__Lesetext__.
Als der – damals noch – Planet Pluto und der – damals noch – Asteroid Eris im Jahr 2006 das erste Mal gegeneinander antraten, hat Pluto verloren. Im Laufe der vorangegangenen Jahre fand man in der Nähe des Pluto bzw. im äußeren Sonnensystem immer mehr und immer größere Asteroiden und viele Astronomen sahen sich in ihrer Meinung bestätigt das Pluto hier nichts Besonderes ist sondern nur ein – großer – Asteroid und vielen anderen im Kuiper-Asteroidengürtel der sich außerhalb von Neptuns Bahn befindet. Aber dann entdeckte man Eris und alle Messungen zeigten, dass er größer war als Pluto. Nun musste wirklich was geschehen und im Sommer 2006 beschloß die Internationale Astronomische Union (IAU) das Pluto nunmehr ein Zwergplanet sei. Diese Entscheidung war absolut richtig. Daran wird sich aber auch nach den neuesten Beobachtungen nichts ändern. Die zeigen nämlich, dass Pluto nun anscheinend doch größer ist als Eris…
Es ist gar nicht so einfach, herauszufinden wie groß manche Objekte sind. Pluto und vor allem Eris sind enorm weit von der Erde weg. Bei Pluto kennt man immer noch keine Details seiner Oberfläche; das beste, was man zustande bringt ist momentan sowas (und selbst das war schon schwer genug):
Und im Vergleich zu Eris ist Pluto noch richtig nah an der Erde dran. Sein Abstand zur Sonne beträgt etwa 40 Astronomische Einheiten (eine AE ist der mittlere Abstand zwischen Sonne und Erde). Eris ist knapp 70 AE weit weg. Das beste was man von so einem kleinen Körper auf diese Entfernung zu sehen kriegt, ist so etwas:
Und mit solchen Bilder lassen sich leider keine exakten Größenangaben machen. Man kann indirekte Schlüsse ziehen – zum Beispiel indem man die Menge und Art der von der Sonne reflektierten Strahlung misst oder die Masse des Objekts bestimmt. Alle diese Messungen deuteten darauf hin, dass Eris größer ist als Pluto; aber die Fehlergrenzen der Ergebnisse waren groß.

__Aufgabenstellung__.
Führen Sie den Lesetext über die Größe von Pluto und Eris im Anschluss an seinen letzten Satz weiter.

__Verfügbare Daten__.
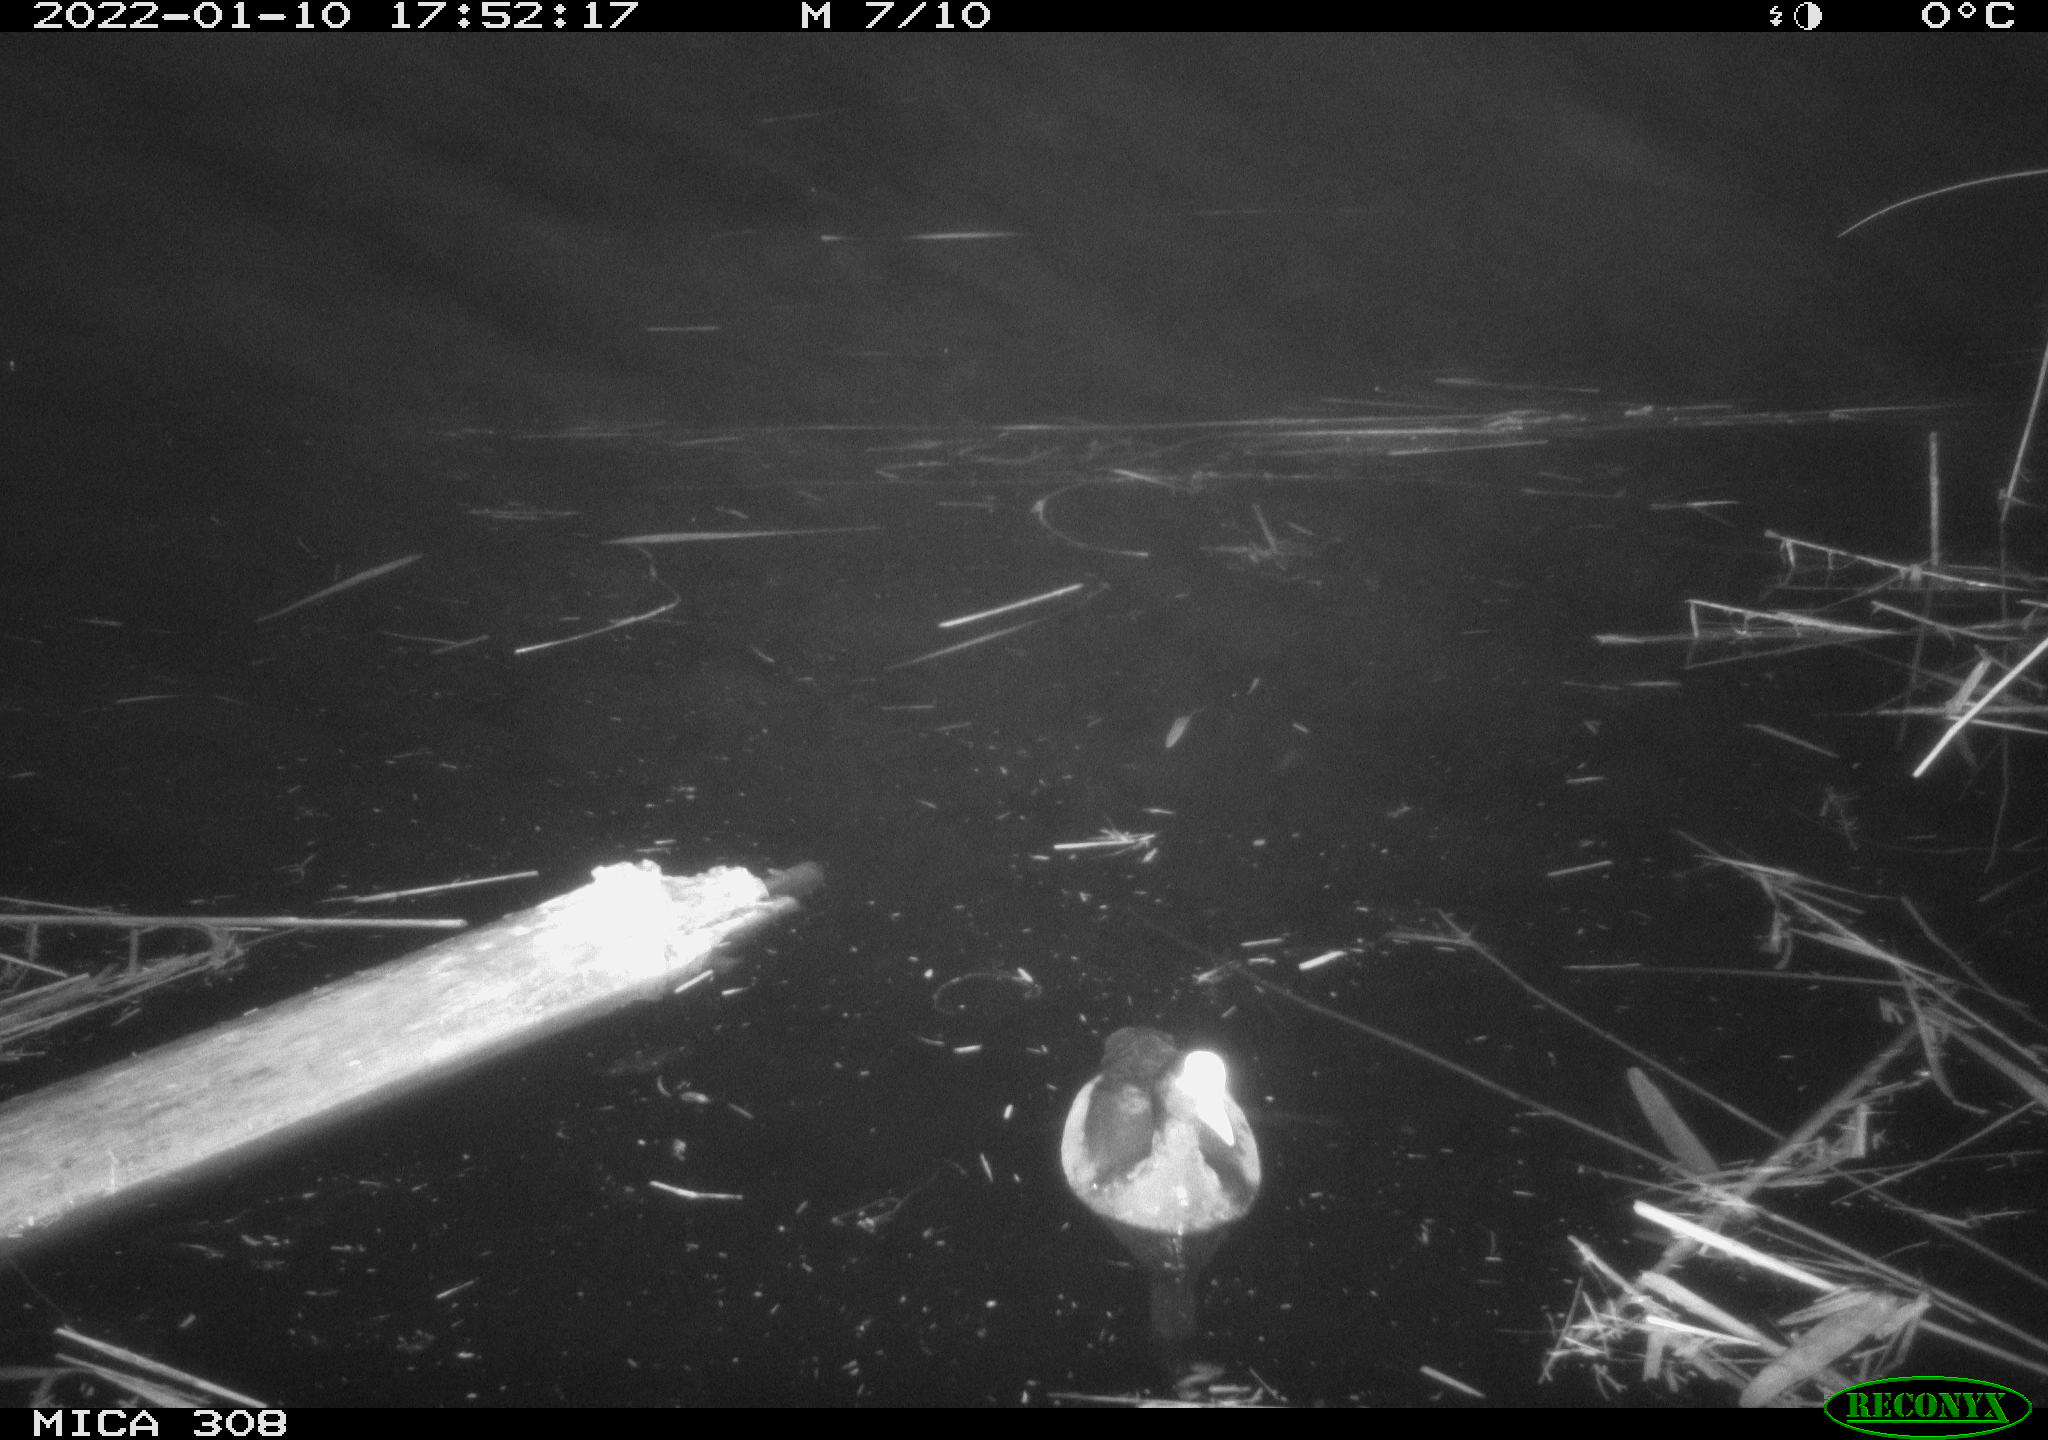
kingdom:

__Ergebnis__.
Viel bessere Daten bekommt man durch Sternbedeckungen. Das funktioniert im Prinzip so wie bei einer Sonnenfinsternis. Nur das hier nicht der Mond die Sonne verdeckt sondern eben z.B. Eris einen Stern. Der Stern ist von der Erde aus gesehen nur ein Lichtpunkt und die Geschwindigkeit von Eris ist gut bekannt. Misst man also nun, wie lange der Stern nicht zu sehen ist, dann weiß man auch sofort, wie groß das Objekt war, dass an ihm vorübergezogen ist. Im Prinzip zumindest; in der Praxis ist es etwas komplizierter.
Solche Ereignisse dauern nicht lange; meist nur einige Minuten (manchmal auch deutlich kürzer). Man muss also vorher ganz genau wissen, was wann wo passiert. Aber wenn die Bahnen der Himmelskörper und die Positionen der Sterne nicht sehr exakt bekannt sind – und das sind sie leider nicht immer – dann wird es schwierig genau vorherzusagen wann so eine Bedeckung stattfindet und wo man sie auf der Erde beobachten kann. Eris ist ja auch ein sehr kleines Objekt – etwa fünfmal kleiner als die Erde. Damit ist natürlich auch die Fläche des Schattens viel kleiner als die Fläche der Erde (fünfundzwanzigmal kleiner) und man muss schon Glück haben, wenn der Schatten gerade an einem Observatorium vorbeikommt; das Wetter passt und eine Beobachtung möglich ist. Und dann braucht man das Glück gleich nochmal denn man benötigt mindestens zwei gute Beobachtungen um einen genauen Wert für die Größe von Eris zu berechnen.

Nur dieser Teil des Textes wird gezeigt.